O mesmo retrato falado de uma suposta sequestradora de crianças que provocou o linchamento de uma mulher no Guarujá (SP), no sábado (3), está circulando em Matinhos, litoral paranaense, há pelo menos duas semanas. O boato se espalhou rapidamente na cidade litorânea, por meio de redes sociais e cópias da imagem coladas em lanchonetes do município.

A história é semelhante a da que culminou com o assassinato de Fabiane Maria de Jesus, 33 anos, na cidade paulista. Segundo o boato, haveria uma mulher sequestrando crianças para rituais de magia negra em Matinhos. A postagem ainda está no perfil de muitas pessoas da cidade, com detalhes até do bairro em que a suposta sequestradora teria sido vista. "Compartilhem pessoal, estão dizendo que viram essa mulher aqui em Matinhos, no Sertãozinho. Nossas crianças correm risco", diz a postagem. Neste a caso, o texto foi publicado em 17 de abril.

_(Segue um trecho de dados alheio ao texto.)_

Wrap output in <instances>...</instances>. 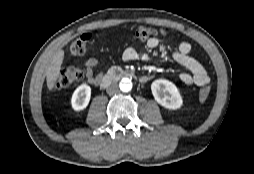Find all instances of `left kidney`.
<instances>
[{
	"mask_svg": "<svg viewBox=\"0 0 254 174\" xmlns=\"http://www.w3.org/2000/svg\"><path fill=\"white\" fill-rule=\"evenodd\" d=\"M154 99L164 108L176 110L183 104L182 96L172 82L165 79H157L151 84Z\"/></svg>",
	"mask_w": 254,
	"mask_h": 174,
	"instance_id": "1",
	"label": "left kidney"
}]
</instances>
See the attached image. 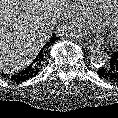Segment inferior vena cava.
Segmentation results:
<instances>
[{"mask_svg": "<svg viewBox=\"0 0 118 118\" xmlns=\"http://www.w3.org/2000/svg\"><path fill=\"white\" fill-rule=\"evenodd\" d=\"M62 28H64V26H60V27H58L59 30H61Z\"/></svg>", "mask_w": 118, "mask_h": 118, "instance_id": "1", "label": "inferior vena cava"}]
</instances>
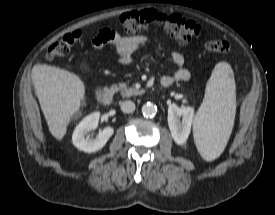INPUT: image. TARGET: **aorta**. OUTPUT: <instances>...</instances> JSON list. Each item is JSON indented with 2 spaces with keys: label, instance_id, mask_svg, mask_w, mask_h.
Returning <instances> with one entry per match:
<instances>
[{
  "label": "aorta",
  "instance_id": "1",
  "mask_svg": "<svg viewBox=\"0 0 275 215\" xmlns=\"http://www.w3.org/2000/svg\"><path fill=\"white\" fill-rule=\"evenodd\" d=\"M141 111H142V114L144 115V117L152 118L157 113V107H156V105H154L152 103H147L142 106Z\"/></svg>",
  "mask_w": 275,
  "mask_h": 215
}]
</instances>
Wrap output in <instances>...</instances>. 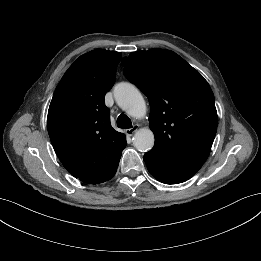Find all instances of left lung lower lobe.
Segmentation results:
<instances>
[{"label":"left lung lower lobe","instance_id":"obj_1","mask_svg":"<svg viewBox=\"0 0 261 261\" xmlns=\"http://www.w3.org/2000/svg\"><path fill=\"white\" fill-rule=\"evenodd\" d=\"M148 171L158 181L165 184H177L191 178L202 164L182 163L166 159L152 151L143 157Z\"/></svg>","mask_w":261,"mask_h":261}]
</instances>
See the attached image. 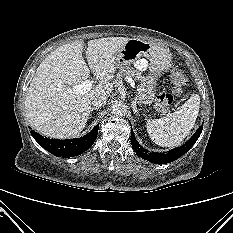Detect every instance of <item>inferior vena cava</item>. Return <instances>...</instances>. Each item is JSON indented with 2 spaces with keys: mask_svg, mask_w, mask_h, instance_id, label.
I'll list each match as a JSON object with an SVG mask.
<instances>
[{
  "mask_svg": "<svg viewBox=\"0 0 233 233\" xmlns=\"http://www.w3.org/2000/svg\"><path fill=\"white\" fill-rule=\"evenodd\" d=\"M106 101H107V97L106 96H103V95H98V96H95L92 98V101L91 103L99 108V107H102L106 104Z\"/></svg>",
  "mask_w": 233,
  "mask_h": 233,
  "instance_id": "inferior-vena-cava-1",
  "label": "inferior vena cava"
}]
</instances>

"Eu fiquei com muito medo. Achei que era verdade. Ainda mais porque falaram também que havia sido encontrado o corpo de duas crianças no cemitério da cidade. Só descobrimos que era mentira quando vimos o caso pela televisão", disse a moradora Luzia Costa. De acordo com informações da Delegacia de Matinhos, muitas pessoas ligaram buscando informações sobre o caso, principalmente, da história das crianças mortas no cemitério, que era desmentido pela polícia.

Alerta

O Ministério Público do Paraná (MP-PR) fez um alerta nesta quarta-feira (7) sobre o boato e esclareceu que não há registros recentes de sequestros ou mortes violentas de crianças na cidade. De acordo com nota enviada pelo MP-PR à imprensa, "nem a polícia, nem a Promotoria de Justiça receberam denúncias ou informações nesse sentido".

A preocupação do MP-PR em desmentir o boato é para prevenir a população de um fato semelhante ao que aconteceu no Guarujá (SP). Na cidade paulista, segundo a equipe de investigação da delegacia do município, também não há nenhum registro de sequestros de crianças na cidade.